Problem requirements: Write out every record in full, keeping each character exactly as it is.

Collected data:
※

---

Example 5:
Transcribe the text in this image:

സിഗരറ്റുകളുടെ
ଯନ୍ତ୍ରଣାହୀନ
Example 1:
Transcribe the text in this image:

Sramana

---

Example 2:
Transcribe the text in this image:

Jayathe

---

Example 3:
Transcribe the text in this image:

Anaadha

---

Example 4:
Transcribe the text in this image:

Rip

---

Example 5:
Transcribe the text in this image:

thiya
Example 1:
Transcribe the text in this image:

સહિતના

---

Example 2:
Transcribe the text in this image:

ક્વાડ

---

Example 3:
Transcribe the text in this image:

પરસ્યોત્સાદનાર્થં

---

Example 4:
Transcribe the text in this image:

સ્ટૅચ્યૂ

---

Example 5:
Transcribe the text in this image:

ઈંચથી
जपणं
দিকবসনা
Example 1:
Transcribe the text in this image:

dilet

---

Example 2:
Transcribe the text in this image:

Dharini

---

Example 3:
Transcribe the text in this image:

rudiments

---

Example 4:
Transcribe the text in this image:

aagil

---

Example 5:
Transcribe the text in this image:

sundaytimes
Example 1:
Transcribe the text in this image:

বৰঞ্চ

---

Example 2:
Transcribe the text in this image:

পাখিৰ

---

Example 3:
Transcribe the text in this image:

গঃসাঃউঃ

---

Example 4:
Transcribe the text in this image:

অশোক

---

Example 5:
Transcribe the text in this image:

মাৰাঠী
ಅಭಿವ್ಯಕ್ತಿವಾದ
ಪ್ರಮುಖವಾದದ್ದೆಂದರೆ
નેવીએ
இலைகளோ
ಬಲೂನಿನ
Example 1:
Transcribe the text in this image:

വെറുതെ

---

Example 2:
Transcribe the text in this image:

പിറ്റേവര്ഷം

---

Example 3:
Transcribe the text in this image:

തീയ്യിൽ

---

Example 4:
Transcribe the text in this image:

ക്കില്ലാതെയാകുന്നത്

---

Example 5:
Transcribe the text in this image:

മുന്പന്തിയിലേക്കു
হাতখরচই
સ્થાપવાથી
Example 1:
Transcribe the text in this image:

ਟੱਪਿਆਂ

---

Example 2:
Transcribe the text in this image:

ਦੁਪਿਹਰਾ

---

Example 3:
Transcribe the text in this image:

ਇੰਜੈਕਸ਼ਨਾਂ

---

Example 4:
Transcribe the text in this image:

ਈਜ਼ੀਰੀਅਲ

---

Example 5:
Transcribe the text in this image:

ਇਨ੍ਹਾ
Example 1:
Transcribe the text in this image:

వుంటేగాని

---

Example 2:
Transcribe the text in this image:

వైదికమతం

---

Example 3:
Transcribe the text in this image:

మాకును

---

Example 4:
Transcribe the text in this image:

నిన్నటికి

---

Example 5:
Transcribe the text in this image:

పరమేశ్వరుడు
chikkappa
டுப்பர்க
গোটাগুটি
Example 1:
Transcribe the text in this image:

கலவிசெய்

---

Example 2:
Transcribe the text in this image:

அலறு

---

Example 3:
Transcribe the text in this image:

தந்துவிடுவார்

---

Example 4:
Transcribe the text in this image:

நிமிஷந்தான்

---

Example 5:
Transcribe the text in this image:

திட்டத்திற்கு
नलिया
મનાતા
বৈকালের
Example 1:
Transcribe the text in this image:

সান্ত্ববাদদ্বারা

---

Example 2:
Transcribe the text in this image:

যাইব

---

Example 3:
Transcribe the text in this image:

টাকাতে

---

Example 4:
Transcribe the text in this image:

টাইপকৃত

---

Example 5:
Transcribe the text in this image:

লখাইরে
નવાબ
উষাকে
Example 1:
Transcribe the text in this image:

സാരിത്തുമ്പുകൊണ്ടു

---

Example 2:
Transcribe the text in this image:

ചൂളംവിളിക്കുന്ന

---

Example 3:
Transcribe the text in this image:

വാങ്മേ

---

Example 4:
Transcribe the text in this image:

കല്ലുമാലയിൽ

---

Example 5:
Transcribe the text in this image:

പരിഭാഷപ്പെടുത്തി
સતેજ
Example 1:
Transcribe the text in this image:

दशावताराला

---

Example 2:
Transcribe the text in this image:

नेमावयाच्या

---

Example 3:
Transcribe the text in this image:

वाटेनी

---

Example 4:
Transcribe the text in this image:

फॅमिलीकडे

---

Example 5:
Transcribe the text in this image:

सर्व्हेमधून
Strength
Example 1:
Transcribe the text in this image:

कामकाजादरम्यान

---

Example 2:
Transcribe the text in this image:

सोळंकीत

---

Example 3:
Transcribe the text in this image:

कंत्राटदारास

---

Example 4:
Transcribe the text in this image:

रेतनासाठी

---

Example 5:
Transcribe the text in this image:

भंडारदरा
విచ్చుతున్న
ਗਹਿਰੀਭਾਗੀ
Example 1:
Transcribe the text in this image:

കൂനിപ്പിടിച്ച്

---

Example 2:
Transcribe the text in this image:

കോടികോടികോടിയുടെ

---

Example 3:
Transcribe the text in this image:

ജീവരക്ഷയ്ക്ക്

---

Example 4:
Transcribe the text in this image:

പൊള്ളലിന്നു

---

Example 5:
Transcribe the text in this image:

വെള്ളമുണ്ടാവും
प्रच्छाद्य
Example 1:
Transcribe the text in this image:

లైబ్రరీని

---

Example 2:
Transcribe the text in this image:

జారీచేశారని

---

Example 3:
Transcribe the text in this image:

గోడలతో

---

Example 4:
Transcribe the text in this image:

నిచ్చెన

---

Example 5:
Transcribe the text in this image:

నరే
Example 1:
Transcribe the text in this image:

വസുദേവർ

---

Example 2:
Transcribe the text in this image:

※

Solved exercise:
---

Example 5:
Transcribe the text in this image:

സിഗരറ്റുകളുടെ
ଯନ୍ତ୍ରଣାହୀନ
Example 1:
Transcribe the text in this image:

Sramana

---

Example 2:
Transcribe the text in this image:

Jayathe

---

Example 3:
Transcribe the text in this image:

Anaadha

---

Example 4:
Transcribe the text in this image:

Rip

---

Example 5:
Transcribe the text in this image:

thiya
Example 1:
Transcribe the text in this image:

સહિતના

---

Example 2:
Transcribe the text in this image:

ક્વાડ

---

Example 3:
Transcribe the text in this image:

પરસ્યોત્સાદનાર્થં

---

Example 4:
Transcribe the text in this image:

સ્ટૅચ્યૂ

---

Example 5:
Transcribe the text in this image:

ઈંચથી
जपणं
দিকবসনা
Example 1:
Transcribe the text in this image:

dilet

---

Example 2:
Transcribe the text in this image:

Dharini

---

Example 3:
Transcribe the text in this image:

rudiments

---

Example 4:
Transcribe the text in this image:

aagil

---

Example 5:
Transcribe the text in this image:

sundaytimes
Example 1:
Transcribe the text in this image:

বৰঞ্চ

---

Example 2:
Transcribe the text in this image:

পাখিৰ

---

Example 3:
Transcribe the text in this image:

গঃসাঃউঃ

---

Example 4:
Transcribe the text in this image:

অশোক

---

Example 5:
Transcribe the text in this image:

মাৰাঠী
ಅಭಿವ್ಯಕ್ತಿವಾದ
ಪ್ರಮುಖವಾದದ್ದೆಂದರೆ
નેવીએ
இலைகளோ
ಬಲೂನಿನ
Example 1:
Transcribe the text in this image:

വെറുതെ

---

Example 2:
Transcribe the text in this image:

പിറ്റേവര്ഷം

---

Example 3:
Transcribe the text in this image:

തീയ്യിൽ

---

Example 4:
Transcribe the text in this image:

ക്കില്ലാതെയാകുന്നത്

---

Example 5:
Transcribe the text in this image:

മുന്പന്തിയിലേക്കു
হাতখরচই
સ્થાપવાથી
Example 1:
Transcribe the text in this image:

ਟੱਪਿਆਂ

---

Example 2:
Transcribe the text in this image:

ਦੁਪਿਹਰਾ

---

Example 3:
Transcribe the text in this image:

ਇੰਜੈਕਸ਼ਨਾਂ

---

Example 4:
Transcribe the text in this image:

ਈਜ਼ੀਰੀਅਲ

---

Example 5:
Transcribe the text in this image:

ਇਨ੍ਹਾ
Example 1:
Transcribe the text in this image:

వుంటేగాని

---

Example 2:
Transcribe the text in this image:

వైదికమతం

---

Example 3:
Transcribe the text in this image:

మాకును

---

Example 4:
Transcribe the text in this image:

నిన్నటికి

---

Example 5:
Transcribe the text in this image:

పరమేశ్వరుడు
chikkappa
டுப்பர்க
গোটাগুটি
Example 1:
Transcribe the text in this image:

கலவிசெய்

---

Example 2:
Transcribe the text in this image:

அலறு

---

Example 3:
Transcribe the text in this image:

தந்துவிடுவார்

---

Example 4:
Transcribe the text in this image:

நிமிஷந்தான்

---

Example 5:
Transcribe the text in this image:

திட்டத்திற்கு
नलिया
મનાતા
বৈকালের
Example 1:
Transcribe the text in this image:

সান্ত্ববাদদ্বারা

---

Example 2:
Transcribe the text in this image:

যাইব

---

Example 3:
Transcribe the text in this image:

টাকাতে

---

Example 4:
Transcribe the text in this image:

টাইপকৃত

---

Example 5:
Transcribe the text in this image:

লখাইরে
નવાબ
উষাকে
Example 1:
Transcribe the text in this image:

സാരിത്തുമ്പുകൊണ്ടു

---

Example 2:
Transcribe the text in this image:

ചൂളംവിളിക്കുന്ന

---

Example 3:
Transcribe the text in this image:

വാങ്മേ

---

Example 4:
Transcribe the text in this image:

കല്ലുമാലയിൽ

---

Example 5:
Transcribe the text in this image:

പരിഭാഷപ്പെടുത്തി
સતેજ
Example 1:
Transcribe the text in this image:

दशावताराला

---

Example 2:
Transcribe the text in this image:

नेमावयाच्या

---

Example 3:
Transcribe the text in this image:

वाटेनी

---

Example 4:
Transcribe the text in this image:

फॅमिलीकडे

---

Example 5:
Transcribe the text in this image:

सर्व्हेमधून
Strength
Example 1:
Transcribe the text in this image:

कामकाजादरम्यान

---

Example 2:
Transcribe the text in this image:

सोळंकीत

---

Example 3:
Transcribe the text in this image:

कंत्राटदारास

---

Example 4:
Transcribe the text in this image:

रेतनासाठी

---

Example 5:
Transcribe the text in this image:

भंडारदरा
విచ్చుతున్న
ਗਹਿਰੀਭਾਗੀ
Example 1:
Transcribe the text in this image:

കൂനിപ്പിടിച്ച്

---

Example 2:
Transcribe the text in this image:

കോടികോടികോടിയുടെ

---

Example 3:
Transcribe the text in this image:

ജീവരക്ഷയ്ക്ക്

---

Example 4:
Transcribe the text in this image:

പൊള്ളലിന്നു

---

Example 5:
Transcribe the text in this image:

വെള്ളമുണ്ടാവും
प्रच्छाद्य
Example 1:
Transcribe the text in this image:

లైబ్రరీని

---

Example 2:
Transcribe the text in this image:

జారీచేశారని

---

Example 3:
Transcribe the text in this image:

గోడలతో

---

Example 4:
Transcribe the text in this image:

నిచ్చెన

---

Example 5:
Transcribe the text in this image:

నరే
Example 1:
Transcribe the text in this image:

വസുദേവർ

---

Example 2:
Transcribe the text in this image:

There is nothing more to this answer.